Task requirements:
**A.** In the email about btrfs-dedupe, which Linux distribution does Joe pick for his first try at Linux?
**B.** Go on with the email about btrfs-dedupe from its last sentence.

Excerpt provided:
From: DanglingPointer <danglingpointerexception@gmail.com>
To: Zygo Blaxell <ce3g8jdj@umail.furryterror.org>
Cc: linux-btrfs@vger.kernel.org
Subject: Re: btrfs-dedupe broken and unsupported but in official wiki
Date: Fri, 19 Jun 2020 08:05:44 +1000 [thread overview]
Message-ID: <65eeb90a-e983-2ae8-14ad-79bcd2960851@gmail.com> (raw)
In-Reply-To: <20200618204317.GM10769@hungrycats.org>
For a large portion of desktop users that are not developers and are
rustlang illiterate and programming illiterate; they would not now
whether this tool or that tool or any tool would be safe, or unsafe, or
have concurrent race conditions, or know the meaning of immutable or mutex.
Think of this scenario; average Joe Bloggs user buys new computer
without MS Windows. With the software savings, Joe purchases more
disks. He then chooses openSuse Leap for his first foray into Linux.
All he cares about are his music files, photos, and videos being safe.
Joe runs a Cafe down the street and uses the music, photos, and videos
in various screens at his cafe for the atmosphere.
Times are tough and he's running out of space so he doesn't want the
accumulate media files duplicated all around the place wasting space to
conserve storage.

Data shown:
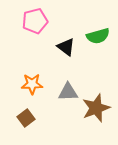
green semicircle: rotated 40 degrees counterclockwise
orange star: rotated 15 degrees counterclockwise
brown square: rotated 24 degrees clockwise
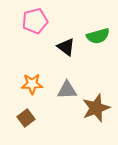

Outputs in order:
**A.** openSuse Leap

**B.**
If the official wikis have broken 3rd party tools, then it makes the
whole adoption process less easy, less friendly, very cryptic, more
chaotic; and give the impression that btrfs is a mess and not ready (and
Linux as a whole). He would not know or have the time to go through the
code of each deduplication program tool option to figure out if one type
or the other type is better just like Zygo Blaxell did who can read
code. Even if he wanted to, he doesn't know how to nor has the time to
do it. He says good-bye to openSuse and buys Windows.
So I do agree with waxhead. It would be preferable if there were an
official btrfs deduplication command from btrfs-progs instead of relying
on 3rd parties. Joe Bloggs example above can read a web-page
instructions saying "run this command... and then this command..."; but
he will not have the knowledge, nor comprehension nor time to go through
code.
Thanks David Sterba for removing the items and updating the wiki!
On 19/6/20 6:43 am, Zygo Blaxell wrote:
> The point about lack of maintenance with changing Rust dependencies is
> fair, but "data loss" is a strong and unsupported statement. Can you
> explain how data loss could occur in even a badly (assume not maliciously)
> broken version of btrfs-dedupe?
>
> As far as I can tell, the btrfs-dedupe code uses only non-data-mutating
> btrfs kernel interfaces for manipulating extents (fiemap, defrag,
> and file_extent_same/deduperange). None of these should cause data
> loss (excluding kernel bugs).
>
> btrfs-dedupe can be trivially tricked into opening files that it did
> not intend to (it has no protection against symlink injection and other
> TOCCTOU attacks), but it doesn't seem to be able to alter the content
> of files once it opens them.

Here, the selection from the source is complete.